Following the re-election of President Mahmoud Ahmadinejad in 2009, protests concerning the validity of the vote and the possibility of voter-fraud broke out that led to thousands of arrests and close to a hundred deaths. During these protests, which became known as the Iranian Green Movement, the theme of martyrdom was reclaimed by anti-government protestors as a form of "secular martyrdom." Activists in the 2009 green revolution began calling those killed during protests "martyrs." One important example is Neda Agha-Soltan a young student who was shot to death during a protest. A video of her death spread throughout the world, and her image became a symbol of resistance used to gain international political support. The fact that her name, Neda, means voice or calling in Persian, was also important, because it represented a call to martyrdom for the cause.

== Javidnam ==
Javidnam is a Persian term formed from the words javid (eternal) and nam (name), signifying an individual whose name and memory are regarded as everlasting. Unlike shahid—a term rooted in Islamic jurisprudence or theology—this word is best categorized alongside contemporary Persian honorifics and commemorative titles rather than Islamic invocations or prayers.
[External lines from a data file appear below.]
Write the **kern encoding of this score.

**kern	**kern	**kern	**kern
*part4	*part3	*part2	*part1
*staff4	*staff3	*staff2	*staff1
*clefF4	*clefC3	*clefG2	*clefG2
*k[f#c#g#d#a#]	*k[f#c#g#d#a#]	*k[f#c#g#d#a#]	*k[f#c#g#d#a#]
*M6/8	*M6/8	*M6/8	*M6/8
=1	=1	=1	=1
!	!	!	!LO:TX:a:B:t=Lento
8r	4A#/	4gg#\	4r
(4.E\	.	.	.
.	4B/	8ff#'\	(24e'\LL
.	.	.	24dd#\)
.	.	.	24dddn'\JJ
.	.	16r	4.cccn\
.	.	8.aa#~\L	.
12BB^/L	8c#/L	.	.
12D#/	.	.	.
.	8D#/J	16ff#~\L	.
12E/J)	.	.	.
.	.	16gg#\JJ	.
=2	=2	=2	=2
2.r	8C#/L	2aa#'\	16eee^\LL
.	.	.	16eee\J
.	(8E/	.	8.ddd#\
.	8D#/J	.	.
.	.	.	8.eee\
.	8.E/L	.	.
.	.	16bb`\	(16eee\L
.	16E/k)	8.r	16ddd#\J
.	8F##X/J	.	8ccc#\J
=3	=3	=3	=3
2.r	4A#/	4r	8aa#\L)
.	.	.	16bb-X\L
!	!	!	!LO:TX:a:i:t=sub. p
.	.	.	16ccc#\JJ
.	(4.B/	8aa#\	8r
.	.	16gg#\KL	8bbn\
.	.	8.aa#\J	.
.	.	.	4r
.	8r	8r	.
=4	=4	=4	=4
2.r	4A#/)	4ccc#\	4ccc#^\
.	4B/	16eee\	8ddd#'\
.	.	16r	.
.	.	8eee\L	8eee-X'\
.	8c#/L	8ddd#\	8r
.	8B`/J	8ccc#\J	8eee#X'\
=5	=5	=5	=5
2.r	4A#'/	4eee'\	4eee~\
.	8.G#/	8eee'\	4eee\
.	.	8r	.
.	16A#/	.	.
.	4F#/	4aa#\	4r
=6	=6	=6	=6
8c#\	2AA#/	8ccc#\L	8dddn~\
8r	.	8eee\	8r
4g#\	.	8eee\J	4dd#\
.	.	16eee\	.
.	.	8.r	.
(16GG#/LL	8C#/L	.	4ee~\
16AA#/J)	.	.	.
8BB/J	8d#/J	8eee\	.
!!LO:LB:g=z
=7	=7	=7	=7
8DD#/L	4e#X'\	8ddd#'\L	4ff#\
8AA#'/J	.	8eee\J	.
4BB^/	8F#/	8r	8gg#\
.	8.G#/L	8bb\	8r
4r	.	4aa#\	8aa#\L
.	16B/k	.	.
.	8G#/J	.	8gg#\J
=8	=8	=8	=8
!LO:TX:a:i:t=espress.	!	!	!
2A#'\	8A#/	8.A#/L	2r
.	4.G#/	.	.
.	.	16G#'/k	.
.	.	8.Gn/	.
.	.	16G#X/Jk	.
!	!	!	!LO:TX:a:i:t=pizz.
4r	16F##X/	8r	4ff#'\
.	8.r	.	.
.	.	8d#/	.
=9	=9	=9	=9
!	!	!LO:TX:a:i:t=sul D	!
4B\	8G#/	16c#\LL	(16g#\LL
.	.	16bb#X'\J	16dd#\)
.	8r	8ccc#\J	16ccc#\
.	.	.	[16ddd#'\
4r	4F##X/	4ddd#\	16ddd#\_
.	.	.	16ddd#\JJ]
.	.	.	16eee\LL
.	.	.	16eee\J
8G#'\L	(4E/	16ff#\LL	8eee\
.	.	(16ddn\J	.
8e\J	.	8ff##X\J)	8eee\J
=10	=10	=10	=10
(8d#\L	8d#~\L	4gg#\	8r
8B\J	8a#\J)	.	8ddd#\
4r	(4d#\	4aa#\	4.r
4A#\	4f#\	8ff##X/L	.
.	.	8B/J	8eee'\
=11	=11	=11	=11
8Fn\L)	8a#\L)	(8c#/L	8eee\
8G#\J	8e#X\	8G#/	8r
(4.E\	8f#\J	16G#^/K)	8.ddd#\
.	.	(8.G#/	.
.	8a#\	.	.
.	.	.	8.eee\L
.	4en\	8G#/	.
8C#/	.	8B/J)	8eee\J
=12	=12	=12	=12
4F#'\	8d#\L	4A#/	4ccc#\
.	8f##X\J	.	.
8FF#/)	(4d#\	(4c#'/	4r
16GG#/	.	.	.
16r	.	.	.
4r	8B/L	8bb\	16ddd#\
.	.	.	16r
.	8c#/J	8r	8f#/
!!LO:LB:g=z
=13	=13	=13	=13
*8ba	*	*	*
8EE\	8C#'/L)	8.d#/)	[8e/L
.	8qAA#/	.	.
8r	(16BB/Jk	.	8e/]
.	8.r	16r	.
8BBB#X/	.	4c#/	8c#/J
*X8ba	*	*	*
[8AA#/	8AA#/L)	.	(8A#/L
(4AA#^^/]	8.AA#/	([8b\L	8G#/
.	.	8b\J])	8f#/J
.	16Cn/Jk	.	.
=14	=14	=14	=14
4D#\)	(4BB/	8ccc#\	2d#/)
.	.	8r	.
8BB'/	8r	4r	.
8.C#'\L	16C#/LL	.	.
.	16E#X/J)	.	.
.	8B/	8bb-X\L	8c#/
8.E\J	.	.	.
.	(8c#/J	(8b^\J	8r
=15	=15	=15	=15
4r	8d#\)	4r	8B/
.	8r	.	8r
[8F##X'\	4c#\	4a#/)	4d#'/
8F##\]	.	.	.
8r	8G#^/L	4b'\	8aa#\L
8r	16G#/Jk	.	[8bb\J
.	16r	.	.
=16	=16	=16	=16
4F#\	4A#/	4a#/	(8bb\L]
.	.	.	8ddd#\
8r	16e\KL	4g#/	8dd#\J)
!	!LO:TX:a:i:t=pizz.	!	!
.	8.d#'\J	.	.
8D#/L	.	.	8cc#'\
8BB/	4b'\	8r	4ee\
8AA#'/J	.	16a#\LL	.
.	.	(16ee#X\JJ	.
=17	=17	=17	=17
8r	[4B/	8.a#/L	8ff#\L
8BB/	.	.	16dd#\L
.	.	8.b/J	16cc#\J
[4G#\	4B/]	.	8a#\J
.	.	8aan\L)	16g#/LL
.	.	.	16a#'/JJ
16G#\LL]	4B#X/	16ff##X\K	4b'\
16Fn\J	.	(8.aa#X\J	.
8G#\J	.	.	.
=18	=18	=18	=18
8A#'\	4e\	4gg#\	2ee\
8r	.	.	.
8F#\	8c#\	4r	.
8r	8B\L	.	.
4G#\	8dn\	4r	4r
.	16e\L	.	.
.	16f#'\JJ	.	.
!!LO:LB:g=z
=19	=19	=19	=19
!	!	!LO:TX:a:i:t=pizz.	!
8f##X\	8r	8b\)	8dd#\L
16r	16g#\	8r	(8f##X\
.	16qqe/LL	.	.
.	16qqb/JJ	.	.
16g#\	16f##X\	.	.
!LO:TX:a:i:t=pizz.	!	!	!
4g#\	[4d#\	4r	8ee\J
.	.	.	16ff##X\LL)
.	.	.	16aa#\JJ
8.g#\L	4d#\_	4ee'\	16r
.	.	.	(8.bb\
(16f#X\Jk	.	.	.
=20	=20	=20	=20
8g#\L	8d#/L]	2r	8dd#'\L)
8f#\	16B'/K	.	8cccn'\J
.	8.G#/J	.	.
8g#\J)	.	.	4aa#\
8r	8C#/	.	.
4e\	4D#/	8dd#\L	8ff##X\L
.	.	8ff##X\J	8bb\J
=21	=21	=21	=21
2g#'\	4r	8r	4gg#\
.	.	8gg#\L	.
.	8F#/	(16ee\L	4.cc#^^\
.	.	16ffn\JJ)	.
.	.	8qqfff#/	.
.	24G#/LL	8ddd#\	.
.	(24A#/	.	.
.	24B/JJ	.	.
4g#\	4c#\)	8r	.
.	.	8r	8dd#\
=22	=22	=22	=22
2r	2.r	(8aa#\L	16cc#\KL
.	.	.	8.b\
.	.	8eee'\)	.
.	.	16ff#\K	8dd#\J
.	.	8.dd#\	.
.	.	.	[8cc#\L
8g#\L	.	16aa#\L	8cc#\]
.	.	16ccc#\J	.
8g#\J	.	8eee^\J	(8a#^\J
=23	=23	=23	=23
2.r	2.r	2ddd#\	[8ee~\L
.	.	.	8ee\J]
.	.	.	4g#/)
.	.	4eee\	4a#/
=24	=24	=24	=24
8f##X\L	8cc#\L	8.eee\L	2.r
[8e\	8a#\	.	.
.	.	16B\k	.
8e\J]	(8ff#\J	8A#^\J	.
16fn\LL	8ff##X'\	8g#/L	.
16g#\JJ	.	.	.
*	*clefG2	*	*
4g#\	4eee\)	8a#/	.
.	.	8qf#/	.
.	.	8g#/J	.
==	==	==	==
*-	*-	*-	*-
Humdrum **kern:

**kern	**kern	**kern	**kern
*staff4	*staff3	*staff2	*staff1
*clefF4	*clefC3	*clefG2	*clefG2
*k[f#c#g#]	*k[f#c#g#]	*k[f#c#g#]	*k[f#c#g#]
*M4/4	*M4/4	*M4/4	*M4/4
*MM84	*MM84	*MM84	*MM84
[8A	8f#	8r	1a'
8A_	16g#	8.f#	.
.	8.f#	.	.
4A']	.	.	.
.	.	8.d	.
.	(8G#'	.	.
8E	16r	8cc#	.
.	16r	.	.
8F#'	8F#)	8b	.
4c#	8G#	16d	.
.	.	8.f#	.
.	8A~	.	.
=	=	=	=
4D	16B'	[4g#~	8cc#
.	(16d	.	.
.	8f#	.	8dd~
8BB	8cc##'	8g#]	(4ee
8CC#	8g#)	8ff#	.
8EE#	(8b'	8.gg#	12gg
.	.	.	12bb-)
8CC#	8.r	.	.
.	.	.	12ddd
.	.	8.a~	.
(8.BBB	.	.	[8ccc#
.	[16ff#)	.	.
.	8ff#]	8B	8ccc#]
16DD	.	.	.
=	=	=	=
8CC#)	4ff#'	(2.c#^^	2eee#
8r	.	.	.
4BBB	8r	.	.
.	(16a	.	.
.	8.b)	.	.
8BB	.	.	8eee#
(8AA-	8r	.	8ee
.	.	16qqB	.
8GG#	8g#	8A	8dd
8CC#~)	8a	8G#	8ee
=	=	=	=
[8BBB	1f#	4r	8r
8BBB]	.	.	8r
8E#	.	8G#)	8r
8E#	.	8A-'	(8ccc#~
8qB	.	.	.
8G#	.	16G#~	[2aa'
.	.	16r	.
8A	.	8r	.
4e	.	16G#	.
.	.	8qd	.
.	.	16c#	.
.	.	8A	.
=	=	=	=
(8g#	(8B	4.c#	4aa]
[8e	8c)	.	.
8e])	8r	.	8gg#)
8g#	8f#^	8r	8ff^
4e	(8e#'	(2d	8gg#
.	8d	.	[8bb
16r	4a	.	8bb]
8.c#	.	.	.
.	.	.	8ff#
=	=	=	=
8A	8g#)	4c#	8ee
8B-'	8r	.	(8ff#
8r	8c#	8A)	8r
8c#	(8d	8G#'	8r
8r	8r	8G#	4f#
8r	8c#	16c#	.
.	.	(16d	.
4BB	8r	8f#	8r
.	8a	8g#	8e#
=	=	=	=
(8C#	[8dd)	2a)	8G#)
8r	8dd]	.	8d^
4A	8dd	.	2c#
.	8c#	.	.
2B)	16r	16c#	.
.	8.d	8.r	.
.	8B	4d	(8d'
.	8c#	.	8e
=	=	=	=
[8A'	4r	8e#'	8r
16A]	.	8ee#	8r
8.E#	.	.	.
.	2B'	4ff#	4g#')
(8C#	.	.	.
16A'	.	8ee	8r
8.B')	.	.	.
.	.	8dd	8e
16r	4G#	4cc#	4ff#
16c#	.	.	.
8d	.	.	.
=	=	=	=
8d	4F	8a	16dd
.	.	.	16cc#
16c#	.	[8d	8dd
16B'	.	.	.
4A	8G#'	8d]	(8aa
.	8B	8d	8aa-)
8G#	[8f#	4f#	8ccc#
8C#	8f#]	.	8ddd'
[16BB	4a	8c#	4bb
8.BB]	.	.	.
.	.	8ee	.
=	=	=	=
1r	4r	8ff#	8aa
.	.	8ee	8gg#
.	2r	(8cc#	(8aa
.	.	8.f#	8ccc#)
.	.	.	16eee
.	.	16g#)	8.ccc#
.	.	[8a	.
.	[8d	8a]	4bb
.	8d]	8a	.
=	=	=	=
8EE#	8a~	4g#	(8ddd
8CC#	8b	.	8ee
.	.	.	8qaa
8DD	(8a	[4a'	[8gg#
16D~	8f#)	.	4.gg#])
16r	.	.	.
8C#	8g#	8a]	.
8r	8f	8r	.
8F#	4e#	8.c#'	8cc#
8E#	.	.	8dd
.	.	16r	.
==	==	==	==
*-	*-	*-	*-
In contemporary Persian, "Javidnam" can precede a person's name to honor the deceased—particularly those whose deaths are linked to a political, social, or national cause. While it sometimes serves as a functional substitute for shahid, it lacks the latter's explicit religious connotations. Lexicographical sources define "Javidnam" as "one whose name is remembered forever," while also noting its usage—in certain contexts—to denote a "shahid."

The political and commemorative use of this term has gained prominence in Iran in recent years. For instance, in reports concerning those killed during protests, families and opposition groups have applied the title "Javidnam" to some of the deceased; conversely, reports have emerged of authorities preventing the inscription of this term on their tombstones. Thus, "Javidnam" represents the emergence of a new Persian honorific and commemorative title that fulfills some of the traditional functions of "shahid" without necessarily implying the religious definition of martyrdom.